> **TASK TO COMPLETE**: Look through the entries for the string "round" and copy every line where it shows up.

> **RECORDS FOR THE EXERCISE**:
+++
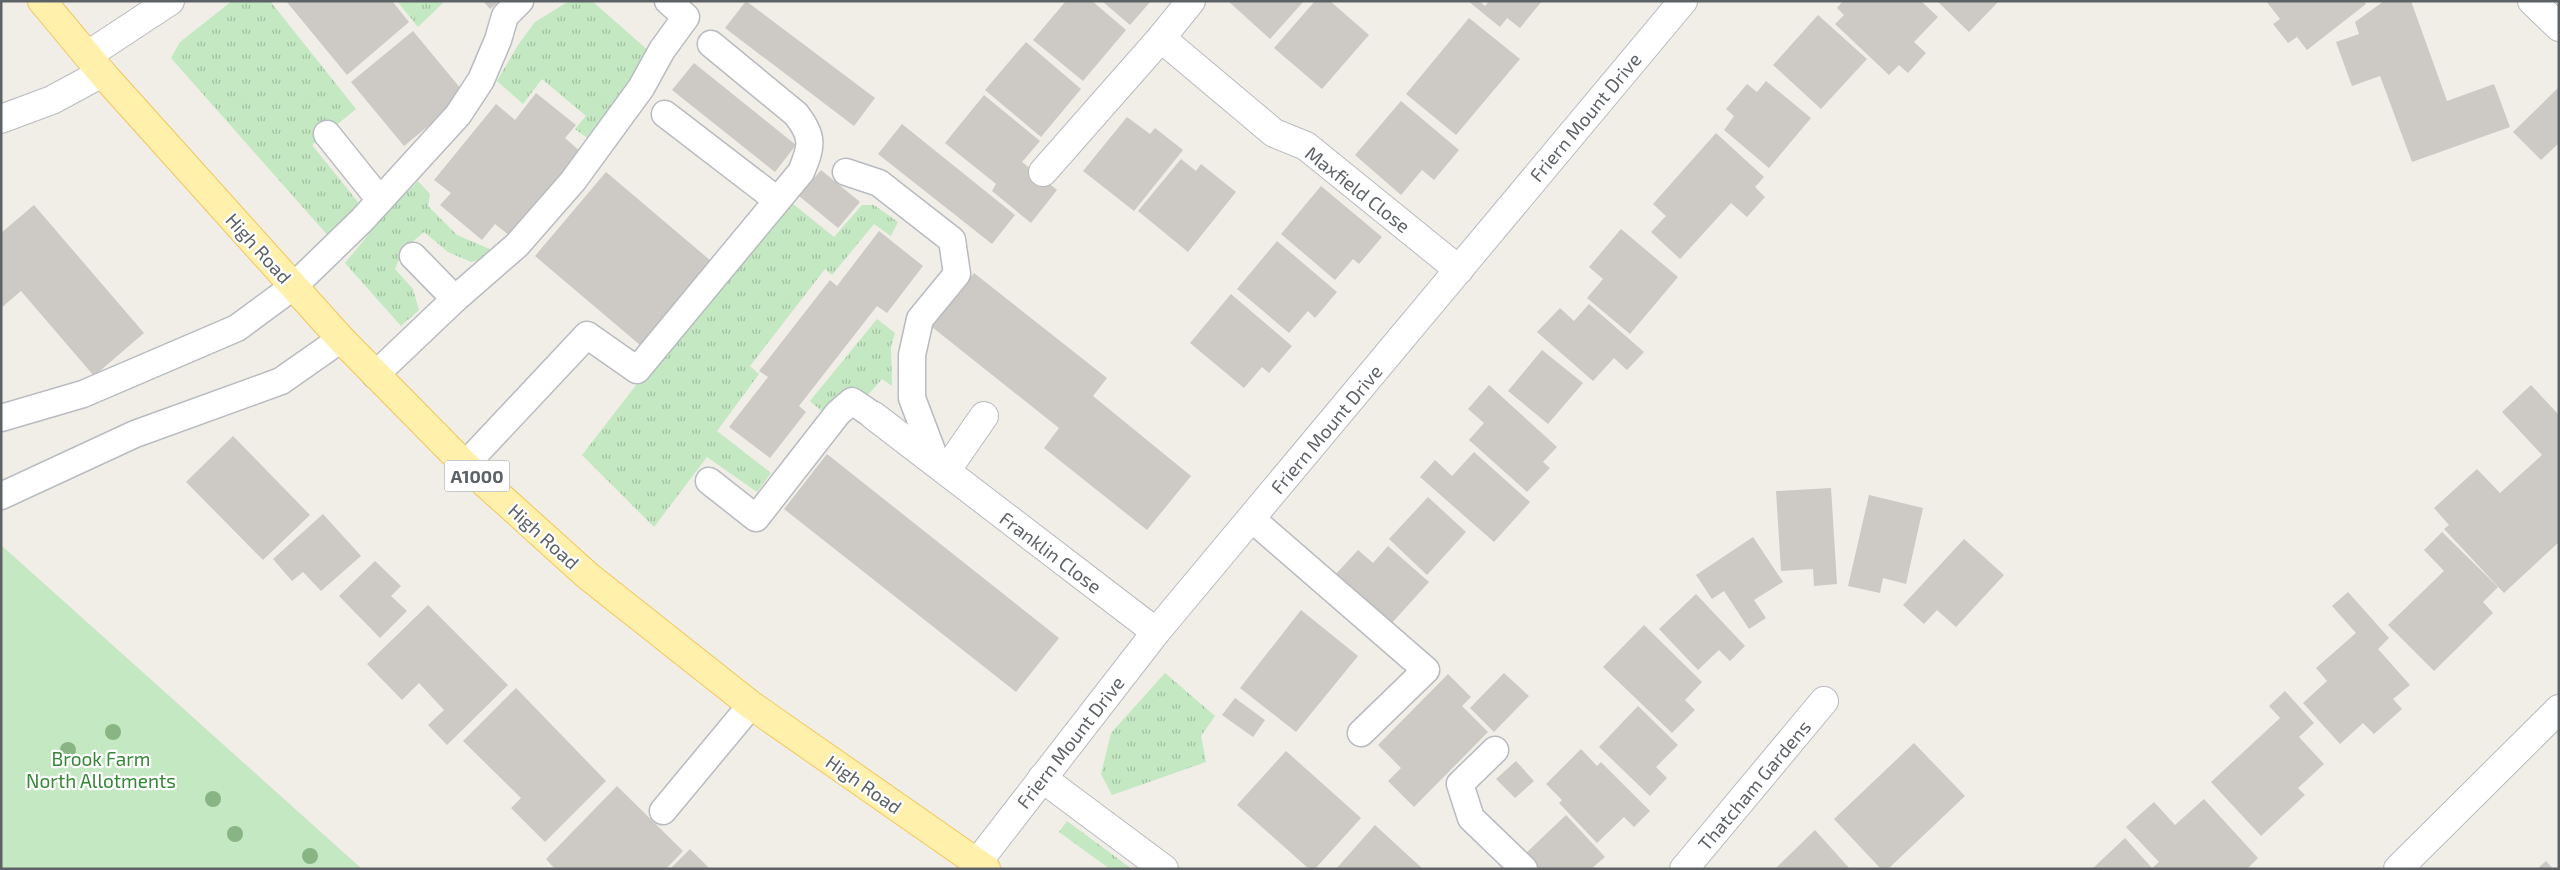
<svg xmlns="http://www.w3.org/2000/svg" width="2560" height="870" font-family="'Exo 2',sans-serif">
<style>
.grass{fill:url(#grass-tufts)}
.green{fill:#c3e8c2}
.building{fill:#cdcac5}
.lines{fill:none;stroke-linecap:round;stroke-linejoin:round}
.service-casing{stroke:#b8bbc0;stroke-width:29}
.minor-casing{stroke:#b8bbc0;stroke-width:30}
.primary-casing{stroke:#f4c65b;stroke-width:30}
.service{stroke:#fff;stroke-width:26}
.minor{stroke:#fff;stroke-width:28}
.primary{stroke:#fff0ac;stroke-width:28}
.tree{fill:#89b585}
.labels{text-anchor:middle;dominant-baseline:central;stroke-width:4.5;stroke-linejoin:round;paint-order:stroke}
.shield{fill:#fff;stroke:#8e9194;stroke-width:1}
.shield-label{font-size:18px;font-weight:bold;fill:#5d6266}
.street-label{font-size:19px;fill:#5d6266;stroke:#fff}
.park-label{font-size:19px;fill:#348736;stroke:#fff}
</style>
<defs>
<pattern id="grass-tufts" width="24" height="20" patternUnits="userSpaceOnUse" patternTransform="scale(1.25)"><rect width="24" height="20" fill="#c3e8c2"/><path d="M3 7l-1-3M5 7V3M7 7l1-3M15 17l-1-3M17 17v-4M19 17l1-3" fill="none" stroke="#a2bfa1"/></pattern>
</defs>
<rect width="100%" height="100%" fill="#f0eee6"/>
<g class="grass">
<polygon points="232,1 270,1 356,109 312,145 358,202 355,221 331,239 171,58 180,42"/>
<polygon points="397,1 445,1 418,27"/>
<polygon points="569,1 592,1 650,52 593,142 575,129 586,116 542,79 523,104 497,81 518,45 535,22"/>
<polygon points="418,181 430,194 428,206 457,235 492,250 487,258 471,262 448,252 424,232 403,250 395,269 413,289 419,310 401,326 345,263 388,211"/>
<polygon points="787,199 834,237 862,205 874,205 898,222 891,236 874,224 832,275 825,269 750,366 759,374 717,431 771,473 757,492 707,457 654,527 582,455 712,287"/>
<polygon points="877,319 895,333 891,346 892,386 882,379 866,397 853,389 840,393 824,413 810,401"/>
<polygon points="1165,673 1215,716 1201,736 1206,762 1112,795 1101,774 1111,733"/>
<polygon points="1067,821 1132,869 1110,869 1059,832"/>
</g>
<polygon class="green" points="1,545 362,869 1,869"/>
<g class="building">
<polygon points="286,1 392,1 409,22 347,75"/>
<polygon points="483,1 500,1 490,9"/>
<polygon points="746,1 875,98 854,126 725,28"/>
<polygon points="1066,1 1092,1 1126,30 1083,81 1033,40"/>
<polygon points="1102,1 1151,1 1130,25"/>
<polygon points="1228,1 1304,1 1270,39"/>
<polygon points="1315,1 1330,1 1369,35 1322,89 1274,48"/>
<polygon points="1468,1 1479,1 1485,6 1489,1 1542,1 1520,28 1507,18 1500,27"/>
<polygon points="1843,1 1921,1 1938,17 1914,42 1926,53 1908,73 1899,65 1889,75 1835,24 1844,15 1837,8"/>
<polygon points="1937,1 1999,1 1969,32"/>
<polygon points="2266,1 2364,1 2366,4 2307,50 2297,37 2288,43 2273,24 2280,19"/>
<polygon points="2384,1 2411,1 2447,101 2494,84 2510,127 2412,162 2380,76 2352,86 2336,42 2359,34 2355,22"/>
<polygon points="1818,15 1867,59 1821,109 1773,65"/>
<polygon points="1469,18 1520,59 1456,135 1406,94"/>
<polygon points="413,31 466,95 404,146 351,82"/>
<polygon points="1026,42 1081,89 1041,137 985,90"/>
<polygon points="694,63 796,145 775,172 672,90"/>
<polygon points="1766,81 1811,118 1769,168 1724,130 1734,116 1726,109 1747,84 1757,92"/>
<polygon points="2559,87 2559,143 2541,160 2513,132"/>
<polygon points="536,93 576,125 565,138 581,152 510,236 495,224 482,240 440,205 451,193 434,180 496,104 515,120"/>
<polygon points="984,95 1040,141 1022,162 1057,190 1031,223 992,191 996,184 945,143"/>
<polygon points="1401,101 1459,150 1434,180 1422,170 1401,195 1355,155"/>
<polygon points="1127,117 1150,134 1155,128 1183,150 1134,211 1083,171"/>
<polygon points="902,124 1015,215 992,244 878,154"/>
<polygon points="1716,133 1764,177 1755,187 1765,197 1747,217 1731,203 1680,259 1651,232 1666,216 1653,204"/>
<polygon points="1181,159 1196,171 1201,164 1236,192 1188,252 1138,211"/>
<polygon points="821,170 860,202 838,228 799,196"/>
<polygon points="606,172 711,261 640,345 535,256"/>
<polygon points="1321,186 1382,237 1359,264 1353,259 1335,280 1281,234"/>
<polygon points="34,205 144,333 94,376 21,291 1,308 1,233"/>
<polygon points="1621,229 1678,277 1630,334 1587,298 1603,279 1589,267"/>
<polygon points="879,231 923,266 887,313 877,306 799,406 806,412 770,458 729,427 768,377 759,371 830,280 837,286"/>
<polygon points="1277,241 1337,292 1315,318 1308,311 1289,333 1237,289"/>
<polygon points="974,273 1107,378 1093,396 1191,476 1147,530 1044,448 1059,428 932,327"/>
<polygon points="1231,294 1292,346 1269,373 1262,367 1244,388 1190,343"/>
<polygon points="1589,304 1644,352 1627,370 1614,358 1593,381 1537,332 1560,308 1574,321"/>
<polygon points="1542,350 1583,383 1548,424 1508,391"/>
<polygon points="1489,385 1557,447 1543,462 1550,468 1527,492 1469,440 1484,423 1468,409"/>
<polygon points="2531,385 2559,415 2559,542 2504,593 2444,529 2449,525 2434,508 2477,469 2500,493 2542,455 2502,412"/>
<polygon points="233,436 310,515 263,560 186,482"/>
<polygon points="1474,452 1530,502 1494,542 1420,477 1435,460 1452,476"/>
<polygon points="827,454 1059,638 1016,692 784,509"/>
<polygon points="1831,488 1837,584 1814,586 1813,569 1781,571 1776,491"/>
<polygon points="1869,495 1923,508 1906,584 1883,578 1880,593 1848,586"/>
<polygon points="1428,497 1466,532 1427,575 1389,539"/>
<polygon points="323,514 361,556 321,591 303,572 292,581 273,559"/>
<polygon points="2442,532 2498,587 2483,602 2493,613 2434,671 2388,625 2444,571 2424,550"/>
<polygon points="1753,537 1783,582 1754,600 1766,618 1749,629 1724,591 1712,599 1696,575"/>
<polygon points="1964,539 2004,575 1956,627 1937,610 1924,624 1903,605"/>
<polygon points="1388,546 1429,582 1391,624 1335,575 1358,550 1373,563"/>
<polygon points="375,561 401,586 391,596 407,611 380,638 339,596"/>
<polygon points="2348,592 2389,638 2378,649 2410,685 2393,699 2402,709 2374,734 2363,723 2340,744 2303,703 2327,681 2316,668 2356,633 2332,606"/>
<polygon points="1696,594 1745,646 1730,661 1719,650 1698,670 1659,629"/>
<polygon points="428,605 508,685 447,745 428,725 444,710 419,683 402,700 367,664"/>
<polygon points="1301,610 1358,656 1296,732 1240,688"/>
<polygon points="1644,625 1702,682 1685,700 1695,710 1672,733 1603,667"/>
<polygon points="1504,673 1529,696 1494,732 1470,708"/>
<polygon points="1448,674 1471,697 1462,706 1488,732 1414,807 1388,781 1401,768 1378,745"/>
<polygon points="516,688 606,781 545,842 511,808 521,798 463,741"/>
<polygon points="2285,691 2314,723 2299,737 2324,764 2298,788 2305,795 2261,836 2211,782 2280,718 2269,706"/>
<polygon points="1235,698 1265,720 1253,737 1222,715"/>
<polygon points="1638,706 1678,745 1656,767 1667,778 1650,796 1599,747"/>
<polygon points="1914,743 1965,796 1888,869 1881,869 1834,819"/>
<polygon points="1581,749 1597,766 1601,762 1650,811 1634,827 1624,817 1597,843 1559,803 1562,800 1546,784"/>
<polygon points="1286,751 1361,818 1315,869 1309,869 1237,805"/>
<polygon points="1516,761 1534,781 1515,798 1496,779"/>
<polygon points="617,786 683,851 666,869 555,869 546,859"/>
<polygon points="2204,799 2258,858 2247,869 2092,869 2125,838 2152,868 2159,862 2126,827 2154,802 2175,825"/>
<polygon points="1566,815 1605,857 1591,869 1539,869 1525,854"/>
<polygon points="1375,825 1413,860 1423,869 1336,869"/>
<polygon points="1815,830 1850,869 1775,869"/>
<polygon points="690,849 710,869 670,869"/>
<polygon points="2546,861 2553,869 2537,869"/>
</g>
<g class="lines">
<g class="service-casing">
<g id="service">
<polyline points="665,114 777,200"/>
<polyline points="327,134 380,200"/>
<polyline points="846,172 879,183 952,240 957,274 920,319 912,355 912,398 937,464"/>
<polyline points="413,256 455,299"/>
<polyline points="375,375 455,299 517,245 573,181 641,88 662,50 686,17 668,1"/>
<polyline points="1,418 83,394 237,328 294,286 362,220 458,115 481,80 498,40 505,16 520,1"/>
<path d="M465,465L587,335L637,370L801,172C812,146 814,137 796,114L711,44"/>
<polyline points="709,481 756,518 838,413 852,401 874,416"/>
<polyline points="1,496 135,434 281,381 341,339"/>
<polyline points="1252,519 1426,670 1361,733"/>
<polyline points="1495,750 1460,784 1471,818 1524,869"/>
<polyline points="663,811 751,705"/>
</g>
</g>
<g class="minor-casing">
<g id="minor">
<polyline points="1191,1 1161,38 1274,133 1306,146 1459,270"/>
<polyline points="2532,1 2559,27"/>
<polyline points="88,55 170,1"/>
<polyline points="1,119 52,100 102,73"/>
<polyline points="1043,172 1161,38"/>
<polyline points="874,416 1156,632"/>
<polyline points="946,471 984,416"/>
<polyline points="1042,778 1164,869"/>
<polyline points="977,863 1156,632 1683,1"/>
<polyline points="1684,869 1824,701"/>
<polyline points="2398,869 2559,709"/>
</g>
</g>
<g class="primary-casing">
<polyline id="primary" points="42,1 102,73 341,339 465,465 588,576 751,705 986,869"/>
</g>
<use href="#service" class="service"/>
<use href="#minor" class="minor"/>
<use href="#primary" class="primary"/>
</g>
<g class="tree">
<circle cx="113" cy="732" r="8"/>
<circle cx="68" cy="750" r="8"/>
<circle cx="213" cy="799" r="8"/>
<circle cx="235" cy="834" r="8"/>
<circle cx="310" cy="856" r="8"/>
</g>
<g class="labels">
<rect class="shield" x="444.5" y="460.5" width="65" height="31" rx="4"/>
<g class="shield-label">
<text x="477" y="476">A1000</text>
</g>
<g class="street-label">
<text transform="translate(1585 117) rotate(-50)">Friern Mount Drive</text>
<text transform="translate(1358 189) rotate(38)">Maxfield Close</text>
<text transform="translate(259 248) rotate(48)">High Road</text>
<text transform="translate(1326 429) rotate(-50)">Friern Mount Drive</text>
<text transform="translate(544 536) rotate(42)">High Road</text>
<text transform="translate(1051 552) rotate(37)">Franklin Close</text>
<text transform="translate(1070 742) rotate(-52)">Friern Mount Drive</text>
<text transform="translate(864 784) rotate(35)">High Road</text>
<text transform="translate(1754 785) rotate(-50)">Thatcham Gardens</text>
</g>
<g class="park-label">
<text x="101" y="758">Brook Farm<tspan x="101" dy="22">North Allotments</tspan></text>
</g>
</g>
<rect width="2560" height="870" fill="none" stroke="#5d6266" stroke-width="5"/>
</svg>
+++
> **TASK RESULT**:
.lines{fill:none;stroke-linecap:round;stroke-linejoin:round}
.labels{text-anchor:middle;dominant-baseline:central;stroke-width:4.5;stroke-linejoin:round;paint-order:stroke}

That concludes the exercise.